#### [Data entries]
=== Section Start ===
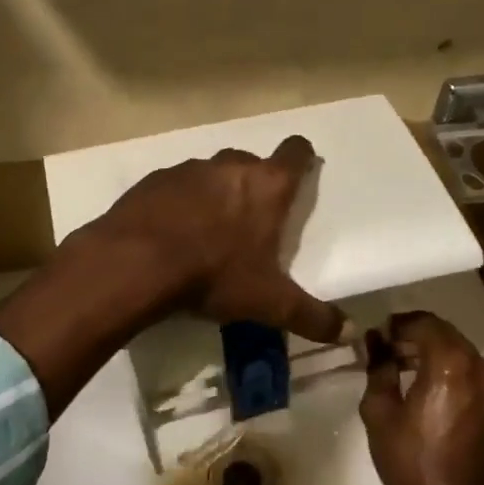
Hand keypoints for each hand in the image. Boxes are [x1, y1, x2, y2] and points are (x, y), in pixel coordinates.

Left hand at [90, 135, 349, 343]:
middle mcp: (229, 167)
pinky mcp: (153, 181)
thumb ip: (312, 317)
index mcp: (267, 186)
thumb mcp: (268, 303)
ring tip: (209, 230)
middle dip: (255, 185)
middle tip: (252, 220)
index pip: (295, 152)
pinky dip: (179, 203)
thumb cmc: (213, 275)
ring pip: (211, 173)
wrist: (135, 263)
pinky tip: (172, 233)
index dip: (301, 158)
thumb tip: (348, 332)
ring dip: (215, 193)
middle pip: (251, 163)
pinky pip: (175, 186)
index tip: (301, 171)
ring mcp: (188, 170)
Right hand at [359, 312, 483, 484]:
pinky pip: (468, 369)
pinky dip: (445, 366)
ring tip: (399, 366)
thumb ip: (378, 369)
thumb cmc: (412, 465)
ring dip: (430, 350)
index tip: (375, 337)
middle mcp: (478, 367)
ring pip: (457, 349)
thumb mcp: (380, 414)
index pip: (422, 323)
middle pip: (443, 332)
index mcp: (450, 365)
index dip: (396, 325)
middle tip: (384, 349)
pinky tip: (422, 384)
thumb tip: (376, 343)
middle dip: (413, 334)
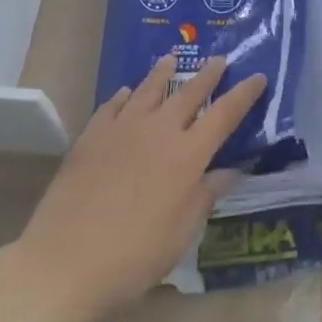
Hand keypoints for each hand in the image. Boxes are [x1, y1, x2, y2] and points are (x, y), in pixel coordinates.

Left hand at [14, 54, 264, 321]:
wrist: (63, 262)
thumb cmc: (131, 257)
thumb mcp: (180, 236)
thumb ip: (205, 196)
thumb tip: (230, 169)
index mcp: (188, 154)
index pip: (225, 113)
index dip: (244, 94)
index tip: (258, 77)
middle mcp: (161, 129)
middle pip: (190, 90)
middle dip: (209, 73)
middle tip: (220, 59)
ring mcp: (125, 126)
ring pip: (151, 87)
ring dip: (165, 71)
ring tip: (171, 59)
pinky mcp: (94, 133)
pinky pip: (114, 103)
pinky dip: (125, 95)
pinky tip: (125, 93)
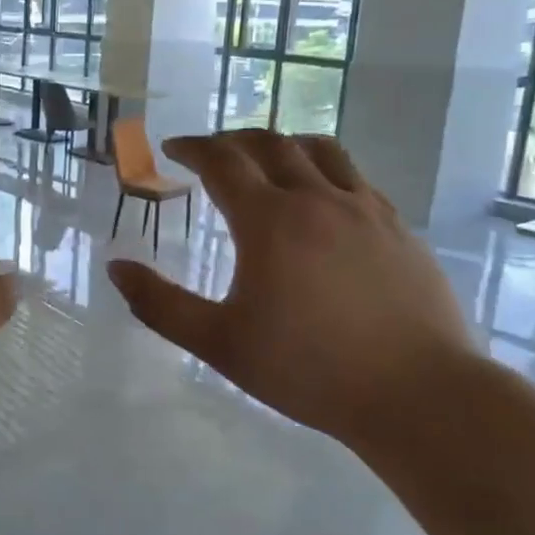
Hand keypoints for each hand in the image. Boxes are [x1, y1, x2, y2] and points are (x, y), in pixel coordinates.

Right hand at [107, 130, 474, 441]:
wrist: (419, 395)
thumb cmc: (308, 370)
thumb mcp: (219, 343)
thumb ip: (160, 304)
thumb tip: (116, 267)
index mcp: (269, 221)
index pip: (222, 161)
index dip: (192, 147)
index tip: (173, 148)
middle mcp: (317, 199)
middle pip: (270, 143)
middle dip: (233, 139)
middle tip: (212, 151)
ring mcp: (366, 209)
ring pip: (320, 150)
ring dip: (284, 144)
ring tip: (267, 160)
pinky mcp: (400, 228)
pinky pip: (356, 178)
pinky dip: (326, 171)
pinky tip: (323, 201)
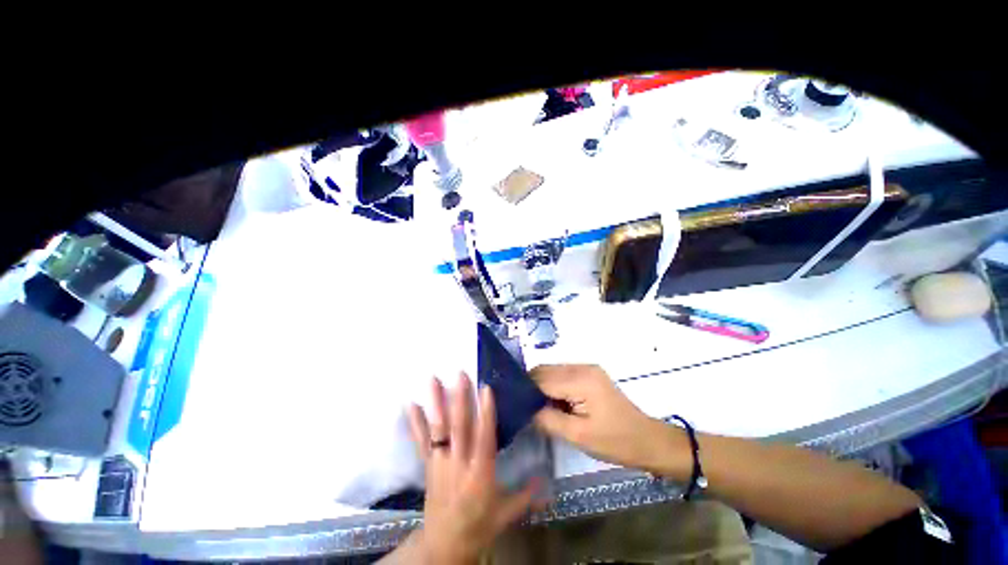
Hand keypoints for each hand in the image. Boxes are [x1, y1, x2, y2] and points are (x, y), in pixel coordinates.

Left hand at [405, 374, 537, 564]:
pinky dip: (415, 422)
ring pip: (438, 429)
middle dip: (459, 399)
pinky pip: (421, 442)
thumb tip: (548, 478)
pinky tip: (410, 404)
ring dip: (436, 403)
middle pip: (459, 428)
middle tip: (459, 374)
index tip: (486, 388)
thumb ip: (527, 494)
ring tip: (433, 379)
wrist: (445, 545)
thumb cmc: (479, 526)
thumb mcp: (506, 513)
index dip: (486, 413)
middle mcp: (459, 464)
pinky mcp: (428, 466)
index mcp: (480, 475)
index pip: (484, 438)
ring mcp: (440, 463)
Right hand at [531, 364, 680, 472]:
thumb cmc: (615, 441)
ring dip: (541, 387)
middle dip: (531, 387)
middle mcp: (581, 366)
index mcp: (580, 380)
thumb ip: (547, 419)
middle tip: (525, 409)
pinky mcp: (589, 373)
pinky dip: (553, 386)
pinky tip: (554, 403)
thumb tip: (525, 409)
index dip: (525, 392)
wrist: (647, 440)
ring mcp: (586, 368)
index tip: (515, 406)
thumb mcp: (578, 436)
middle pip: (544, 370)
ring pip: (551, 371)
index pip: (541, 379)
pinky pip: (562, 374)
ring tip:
=== Section End ===
#### [WHAT YOU NEED TO DO]
Here the job is to copy the stretch of records from the line containing "pinky mcp: (94, 133)" through the line containing "middle tip: (525, 409)", word for word. Leave every picture out.

#### [TASK OUTPUT]
pinky mcp: (94, 133)
pinky pip: (114, 103)
pinky dip: (125, 95)
pinky tip: (125, 93)
Hand keypoints for each hand in the image. Boxes are [x1, y1, x2, y2] and points are (x, y), in pixel coordinates.

Right hand at [107, 130, 474, 441]:
wrist: (419, 395)
thumb cmc: (308, 370)
thumb mcp: (219, 343)
thumb ip: (160, 304)
thumb tip: (116, 267)
index mcp: (269, 221)
index pip: (222, 161)
index dip: (192, 147)
index tip: (173, 148)
middle mcp: (317, 199)
middle pip: (270, 143)
middle dip: (233, 139)
middle tip: (212, 151)
ring mcp: (366, 209)
ring pip: (320, 150)
ring dip: (284, 144)
ring tip: (267, 160)
pinky mcp: (400, 228)
pinky pip: (356, 178)
pinky dip: (326, 171)
pinky tip: (323, 201)
Hand keypoints for each hand in the image. Boxes are [x1, y1, x2, y2] and points are (x, y), in pixel coordinates.

Left hand at [405, 374, 537, 564]:
pinky dip: (415, 422)
ring pip: (438, 429)
middle dip: (459, 399)
pinky pip: (421, 442)
thumb tip: (548, 478)
pinky tip: (410, 404)
ring dip: (436, 403)
middle pip: (459, 428)
middle tip: (459, 374)
index tip: (486, 388)
thumb ip: (527, 494)
ring tip: (433, 379)
wrist: (445, 545)
thumb cmc: (479, 526)
thumb mcp: (506, 513)
index dip: (486, 413)
middle mcp: (459, 464)
pinky mcp: (428, 466)
index mcp: (480, 475)
index pip: (484, 438)
ring mcp: (440, 463)
Right hand at [531, 364, 680, 472]:
thumb cmc: (615, 441)
ring dip: (541, 387)
middle dip: (531, 387)
middle mcp: (581, 366)
index mcp: (580, 380)
thumb ip: (547, 419)
middle tip: (525, 409)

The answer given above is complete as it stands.